Blu-Ray Review: The Graduate
Published on February 25th, 2016 in: Movie Reviews, Movies, Reissues, Retrovirus, Reviews |Mike Nichols’ film from 1967, The Graduate, is a darkly humorous ode to the disenfranchised and distant. It’s also a definitive bad romance. The movie has a lot to say about toxic people and how they can mess up your life. Then again, pretty much everyone in The Graduate is toxic.
Benjamin Braddock (Dustin Hoffman) has graduated college and is staying with his parents for the summer. His family is affluent and out of touch. Braddock wants his future to mean something, but damned if he knows what. He doesn’t want the white bread existence of his family, and he has no desire to waste time in graduate school.

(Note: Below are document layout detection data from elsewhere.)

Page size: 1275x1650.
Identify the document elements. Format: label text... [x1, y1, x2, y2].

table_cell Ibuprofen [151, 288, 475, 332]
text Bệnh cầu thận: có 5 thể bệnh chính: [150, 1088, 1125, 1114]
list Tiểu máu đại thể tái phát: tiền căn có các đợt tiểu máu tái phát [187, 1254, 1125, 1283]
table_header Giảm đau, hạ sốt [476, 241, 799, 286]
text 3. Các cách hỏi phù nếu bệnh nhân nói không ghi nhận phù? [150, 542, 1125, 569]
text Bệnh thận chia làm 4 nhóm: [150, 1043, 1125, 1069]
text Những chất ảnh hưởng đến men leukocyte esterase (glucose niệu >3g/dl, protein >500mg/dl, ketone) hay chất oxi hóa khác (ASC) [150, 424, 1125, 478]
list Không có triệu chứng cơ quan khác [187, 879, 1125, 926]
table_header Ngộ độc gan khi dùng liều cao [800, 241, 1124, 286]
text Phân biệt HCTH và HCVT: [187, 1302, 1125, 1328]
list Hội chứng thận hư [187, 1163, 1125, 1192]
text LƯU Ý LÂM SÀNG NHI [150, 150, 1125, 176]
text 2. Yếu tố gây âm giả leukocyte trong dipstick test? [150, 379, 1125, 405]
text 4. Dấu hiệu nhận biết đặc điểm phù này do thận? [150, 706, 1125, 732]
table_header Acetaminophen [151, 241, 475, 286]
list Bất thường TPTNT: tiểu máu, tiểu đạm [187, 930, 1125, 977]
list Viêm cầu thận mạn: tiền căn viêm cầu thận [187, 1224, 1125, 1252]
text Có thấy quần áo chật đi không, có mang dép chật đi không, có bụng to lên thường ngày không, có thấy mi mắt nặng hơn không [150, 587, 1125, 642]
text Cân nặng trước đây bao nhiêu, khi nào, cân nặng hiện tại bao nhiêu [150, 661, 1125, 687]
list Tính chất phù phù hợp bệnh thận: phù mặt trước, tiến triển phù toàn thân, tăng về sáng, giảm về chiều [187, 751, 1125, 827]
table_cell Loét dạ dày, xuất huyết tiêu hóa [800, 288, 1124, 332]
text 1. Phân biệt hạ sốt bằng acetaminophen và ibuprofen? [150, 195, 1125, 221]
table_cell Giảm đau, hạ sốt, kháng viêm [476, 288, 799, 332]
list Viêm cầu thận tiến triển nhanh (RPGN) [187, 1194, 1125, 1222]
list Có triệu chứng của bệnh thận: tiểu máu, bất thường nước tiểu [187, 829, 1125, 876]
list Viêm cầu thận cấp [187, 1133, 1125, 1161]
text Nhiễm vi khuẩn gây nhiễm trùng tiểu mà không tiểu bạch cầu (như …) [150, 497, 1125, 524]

He winds up in a depressing sexual relationship with the wife of one of his father’s business partners, the alluringly alcoholic Mrs. Robinson (Anne Bancroft). It’s strictly physical and mildly degrading all around. The Robinsons have a daughter named Elaine (Katharine Ross), with whom Mrs. Robinson forbids Benjamin to have any contact. That doesn’t go well. Forced to take her on a date by his father, Braddock flips for Elaine.
But how do you tell the girl of your dreams that you’ve been banging her mother for months?
The Graduate is kind of a weird flick. It’s not the movie you expect to have a soundtrack by Simon & Garfunkel, but Nichols uses their song “Sound of Silence” almost incessantly. That’s cool, because he’s making a point about how detached everyone in this movie is. No one talks to each other; not even Braddock and Mrs. Robinson, and they are having sex. Cold, emotionless sex.
Braddock is a lost soul, waiting for a revolution to begin, but having no idea how to kick his own life into motion. Mrs. Robinson is gorgeous, but she’s also a terrible, manipulative person. Elaine, poor kid, is as innocent as a Berkeley student can be, but Braddock makes her feel dirty as soon as they meet. There is no reason to like any of these people. If The Graduate deals in anything, it’s empathy. We can get behind why Braddock would rather float in the pool than go get a haircut and a real job. We also know intuitively why Mrs. Robinson stays in her loveless, sexless marriage. Her stilted, businesslike attempt for affection by reaching out to Braddock is unforgivable, but understandable.
These are timeless emotions, resonating from the late 1960s until now. They are why The Graduate is still a popular film, and a perfect addition to the Criterion catalog. Nichols’ visual sense is brilliant. Small details push the story along and reveal more about the characters than the dialogue does.
The Blu-Ray transfer is fantastic, revealing excellent bits of business. This movie is a wallpaper fan’s dream. There are so many weird patterns, all in perfect 4K digital. You can see the varied colors in Mrs. Robinson’s hair, strangely copied by Elaine without acknowledgment. It’s all really pretty, and the surroundings are often many times nicer than the characters in the film.
Special stuff includes two commentaries, a new interview with Dustin Hoffman, screen tests, the trailer, and an excerpt from The Dick Cavett Show, in which he interviews Paul Simon. Simon comes across as far too serious, and that equals unintentional hilarity. More like Douchebag & Garfunkel, am I right?
The Graduate is an important film. It’s shoegaze before we overused the term “shoegaze,” but that doesn’t necessarily make it good. If you can get past the awfulness of all the people involved, you’re in for some subdued entertainment. All the major themes of the story have aged well and still ring true. We’ve all felt like we don’t belong.
But we were still the people we were. There was no personality annihilation. The people in The Graduate do things for no reason, with no thought to the consequences of their actions. So, is The Graduate a mediocre movie about sad people, or a great movie about assholes?
Yep.
The Criterion Collection Blu-Ray of The Graduate was released February 23.